Saved data entries:

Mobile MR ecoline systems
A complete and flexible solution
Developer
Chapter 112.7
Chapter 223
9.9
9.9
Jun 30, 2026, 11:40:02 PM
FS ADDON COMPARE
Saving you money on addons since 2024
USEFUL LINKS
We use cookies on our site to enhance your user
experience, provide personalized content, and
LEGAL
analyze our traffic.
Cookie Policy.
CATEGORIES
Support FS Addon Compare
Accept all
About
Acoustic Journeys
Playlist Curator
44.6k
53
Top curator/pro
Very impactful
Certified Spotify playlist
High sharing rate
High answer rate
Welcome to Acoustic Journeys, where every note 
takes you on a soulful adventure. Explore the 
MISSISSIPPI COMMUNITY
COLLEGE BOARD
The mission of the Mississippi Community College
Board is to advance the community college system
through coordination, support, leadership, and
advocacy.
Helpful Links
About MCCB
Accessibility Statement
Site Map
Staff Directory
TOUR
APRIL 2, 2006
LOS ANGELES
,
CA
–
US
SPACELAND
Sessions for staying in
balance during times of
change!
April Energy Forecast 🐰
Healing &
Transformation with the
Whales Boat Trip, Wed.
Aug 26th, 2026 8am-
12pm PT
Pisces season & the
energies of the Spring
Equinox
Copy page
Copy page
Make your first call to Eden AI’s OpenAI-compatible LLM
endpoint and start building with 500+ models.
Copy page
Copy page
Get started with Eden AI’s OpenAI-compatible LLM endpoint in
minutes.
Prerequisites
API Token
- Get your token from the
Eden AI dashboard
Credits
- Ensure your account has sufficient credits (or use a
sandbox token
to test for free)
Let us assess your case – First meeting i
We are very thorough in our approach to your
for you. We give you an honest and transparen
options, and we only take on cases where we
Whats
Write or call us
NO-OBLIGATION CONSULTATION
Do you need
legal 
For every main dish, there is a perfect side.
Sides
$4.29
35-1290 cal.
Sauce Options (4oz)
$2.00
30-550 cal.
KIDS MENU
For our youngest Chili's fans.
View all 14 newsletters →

*BRIEF*
Your answer must consist of every line above, transcribed verbatim.

*YOUR RESPONSE*
Mobile MR ecoline systems
A complete and flexible solution
Developer
Chapter 112.7
Chapter 223
9.9
9.9
Jun 30, 2026, 11:40:02 PM
FS ADDON COMPARE
Saving you money on addons since 2024
USEFUL LINKS
We use cookies on our site to enhance your user
experience, provide personalized content, and
LEGAL
analyze our traffic.
Cookie Policy.
CATEGORIES
Support FS Addon Compare
Accept all
About
Acoustic Journeys
Playlist Curator
44.6k
53
Top curator/pro
Very impactful
Certified Spotify playlist
High sharing rate
High answer rate
Welcome to Acoustic Journeys, where every note 
takes you on a soulful adventure. Explore the 
MISSISSIPPI COMMUNITY
COLLEGE BOARD
The mission of the Mississippi Community College
Board is to advance the community college system
through coordination, support, leadership, and
advocacy.
Helpful Links
About MCCB
Accessibility Statement
Site Map
Staff Directory
TOUR
APRIL 2, 2006
LOS ANGELES
,
CA
–
US
SPACELAND
Sessions for staying in
balance during times of
change!
April Energy Forecast 🐰
Healing &
Transformation with the
Whales Boat Trip, Wed.
Aug 26th, 2026 8am-
12pm PT
Pisces season & the
energies of the Spring
Equinox
Copy page
Copy page
Make your first call to Eden AI’s OpenAI-compatible LLM
endpoint and start building with 500+ models.
Copy page
Copy page
Get started with Eden AI’s OpenAI-compatible LLM endpoint in
minutes.
Prerequisites
API Token
- Get your token from the
Eden AI dashboard
Credits
- Ensure your account has sufficient credits (or use a
sandbox token
to test for free)
Let us assess your case – First meeting i
We are very thorough in our approach to your
for you. We give you an honest and transparen
options, and we only take on cases where we
Whats
Write or call us
NO-OBLIGATION CONSULTATION
Do you need
legal 
For every main dish, there is a perfect side.
Sides
$4.29
35-1290 cal.
Sauce Options (4oz)
$2.00
30-550 cal.
KIDS MENU
For our youngest Chili's fans.
View all 14 newsletters →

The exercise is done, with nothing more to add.